═══ PROVIDED DATA

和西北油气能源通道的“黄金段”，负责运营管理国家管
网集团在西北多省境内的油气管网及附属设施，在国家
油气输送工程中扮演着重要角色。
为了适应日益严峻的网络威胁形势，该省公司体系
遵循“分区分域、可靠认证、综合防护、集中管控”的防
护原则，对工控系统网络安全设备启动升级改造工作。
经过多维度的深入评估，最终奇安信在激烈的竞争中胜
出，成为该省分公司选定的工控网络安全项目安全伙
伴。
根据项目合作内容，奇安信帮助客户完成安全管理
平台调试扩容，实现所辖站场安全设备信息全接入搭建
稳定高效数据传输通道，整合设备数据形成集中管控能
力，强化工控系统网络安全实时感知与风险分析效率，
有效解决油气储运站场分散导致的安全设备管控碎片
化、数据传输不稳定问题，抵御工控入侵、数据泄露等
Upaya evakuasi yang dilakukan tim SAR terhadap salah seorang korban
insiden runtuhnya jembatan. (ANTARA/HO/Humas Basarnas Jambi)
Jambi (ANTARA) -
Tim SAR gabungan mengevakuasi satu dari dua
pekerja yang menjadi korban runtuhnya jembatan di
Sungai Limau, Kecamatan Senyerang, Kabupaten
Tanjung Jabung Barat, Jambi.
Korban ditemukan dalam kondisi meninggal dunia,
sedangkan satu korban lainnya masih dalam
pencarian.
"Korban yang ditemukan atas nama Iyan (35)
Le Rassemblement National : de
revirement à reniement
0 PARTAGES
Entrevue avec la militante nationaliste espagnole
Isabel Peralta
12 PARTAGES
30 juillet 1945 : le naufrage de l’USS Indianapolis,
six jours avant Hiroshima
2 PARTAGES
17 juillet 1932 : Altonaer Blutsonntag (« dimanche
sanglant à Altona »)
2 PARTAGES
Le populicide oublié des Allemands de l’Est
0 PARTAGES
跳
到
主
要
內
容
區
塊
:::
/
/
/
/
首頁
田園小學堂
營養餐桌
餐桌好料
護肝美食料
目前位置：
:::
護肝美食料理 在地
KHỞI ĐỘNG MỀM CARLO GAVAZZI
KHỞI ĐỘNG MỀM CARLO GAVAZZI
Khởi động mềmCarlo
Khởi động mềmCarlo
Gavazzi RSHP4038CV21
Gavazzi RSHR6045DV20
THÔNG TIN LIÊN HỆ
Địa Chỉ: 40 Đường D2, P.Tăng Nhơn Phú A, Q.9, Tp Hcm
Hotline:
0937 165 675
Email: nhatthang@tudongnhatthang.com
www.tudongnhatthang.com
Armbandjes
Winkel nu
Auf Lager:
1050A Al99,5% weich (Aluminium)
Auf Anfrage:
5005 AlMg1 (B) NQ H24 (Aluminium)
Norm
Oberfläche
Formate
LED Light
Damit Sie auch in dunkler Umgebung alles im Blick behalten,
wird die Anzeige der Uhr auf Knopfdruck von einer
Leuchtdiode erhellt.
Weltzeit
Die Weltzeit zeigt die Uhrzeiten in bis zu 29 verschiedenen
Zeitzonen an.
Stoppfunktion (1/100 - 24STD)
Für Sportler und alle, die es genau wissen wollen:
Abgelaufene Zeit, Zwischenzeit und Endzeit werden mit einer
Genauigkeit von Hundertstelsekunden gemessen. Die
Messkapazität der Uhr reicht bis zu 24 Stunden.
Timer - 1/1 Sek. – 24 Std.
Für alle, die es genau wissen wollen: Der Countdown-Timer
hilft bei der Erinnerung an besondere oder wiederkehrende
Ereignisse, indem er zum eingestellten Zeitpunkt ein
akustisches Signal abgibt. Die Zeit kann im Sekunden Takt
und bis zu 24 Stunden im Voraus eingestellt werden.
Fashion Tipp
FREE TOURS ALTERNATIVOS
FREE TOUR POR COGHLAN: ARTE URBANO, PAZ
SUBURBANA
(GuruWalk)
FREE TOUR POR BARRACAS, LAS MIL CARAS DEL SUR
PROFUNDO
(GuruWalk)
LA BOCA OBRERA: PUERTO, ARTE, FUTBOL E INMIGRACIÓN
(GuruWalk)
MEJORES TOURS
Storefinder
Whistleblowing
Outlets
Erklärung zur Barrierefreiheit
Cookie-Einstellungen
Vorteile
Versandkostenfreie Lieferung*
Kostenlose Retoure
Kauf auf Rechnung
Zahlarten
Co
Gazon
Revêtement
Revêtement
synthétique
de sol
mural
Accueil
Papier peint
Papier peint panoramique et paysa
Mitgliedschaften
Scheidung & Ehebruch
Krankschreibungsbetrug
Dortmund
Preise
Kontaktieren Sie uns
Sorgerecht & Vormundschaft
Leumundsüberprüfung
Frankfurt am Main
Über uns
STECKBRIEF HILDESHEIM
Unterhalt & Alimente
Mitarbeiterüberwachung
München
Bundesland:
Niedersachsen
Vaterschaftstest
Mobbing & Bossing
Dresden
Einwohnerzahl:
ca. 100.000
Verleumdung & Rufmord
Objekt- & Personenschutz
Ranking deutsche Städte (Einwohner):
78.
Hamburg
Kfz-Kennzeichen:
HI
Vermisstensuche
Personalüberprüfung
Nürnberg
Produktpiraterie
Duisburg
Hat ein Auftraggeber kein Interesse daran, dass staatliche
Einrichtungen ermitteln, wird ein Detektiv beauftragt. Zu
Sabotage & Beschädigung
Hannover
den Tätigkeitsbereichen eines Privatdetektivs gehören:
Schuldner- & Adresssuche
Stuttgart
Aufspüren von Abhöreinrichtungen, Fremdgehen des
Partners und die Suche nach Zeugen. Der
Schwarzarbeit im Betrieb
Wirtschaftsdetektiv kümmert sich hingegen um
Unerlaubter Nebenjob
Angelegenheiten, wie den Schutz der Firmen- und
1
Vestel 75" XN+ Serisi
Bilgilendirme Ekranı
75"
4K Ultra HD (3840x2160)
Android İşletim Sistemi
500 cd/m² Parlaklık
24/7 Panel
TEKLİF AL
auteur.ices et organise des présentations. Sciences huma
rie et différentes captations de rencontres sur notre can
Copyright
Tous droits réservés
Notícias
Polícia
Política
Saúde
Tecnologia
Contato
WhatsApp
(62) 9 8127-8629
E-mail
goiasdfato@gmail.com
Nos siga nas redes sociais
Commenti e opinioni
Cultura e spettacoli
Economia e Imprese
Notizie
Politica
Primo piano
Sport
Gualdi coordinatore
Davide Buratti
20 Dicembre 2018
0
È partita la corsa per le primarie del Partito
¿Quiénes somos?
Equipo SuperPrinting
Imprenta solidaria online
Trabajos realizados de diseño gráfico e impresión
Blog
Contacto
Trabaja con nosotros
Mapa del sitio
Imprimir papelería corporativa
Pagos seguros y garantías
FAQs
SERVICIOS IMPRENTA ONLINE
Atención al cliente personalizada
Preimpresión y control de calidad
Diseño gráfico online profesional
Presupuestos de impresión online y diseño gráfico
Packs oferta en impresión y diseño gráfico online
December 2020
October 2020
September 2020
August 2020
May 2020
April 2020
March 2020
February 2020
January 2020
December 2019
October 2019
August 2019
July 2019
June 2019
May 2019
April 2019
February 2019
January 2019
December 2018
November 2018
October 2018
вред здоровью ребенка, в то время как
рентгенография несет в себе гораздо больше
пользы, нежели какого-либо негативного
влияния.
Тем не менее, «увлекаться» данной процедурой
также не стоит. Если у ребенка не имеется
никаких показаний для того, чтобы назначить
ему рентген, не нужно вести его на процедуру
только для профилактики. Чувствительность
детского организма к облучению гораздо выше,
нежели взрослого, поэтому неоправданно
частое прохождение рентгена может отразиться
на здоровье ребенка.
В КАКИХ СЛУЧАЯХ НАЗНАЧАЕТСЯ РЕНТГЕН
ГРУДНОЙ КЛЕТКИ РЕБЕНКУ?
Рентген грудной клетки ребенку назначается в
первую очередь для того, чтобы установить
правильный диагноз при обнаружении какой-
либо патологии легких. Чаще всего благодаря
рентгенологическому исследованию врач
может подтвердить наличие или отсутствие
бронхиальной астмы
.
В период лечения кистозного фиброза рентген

══════

Report how many lines above contain the string "того". Please write the number only.

2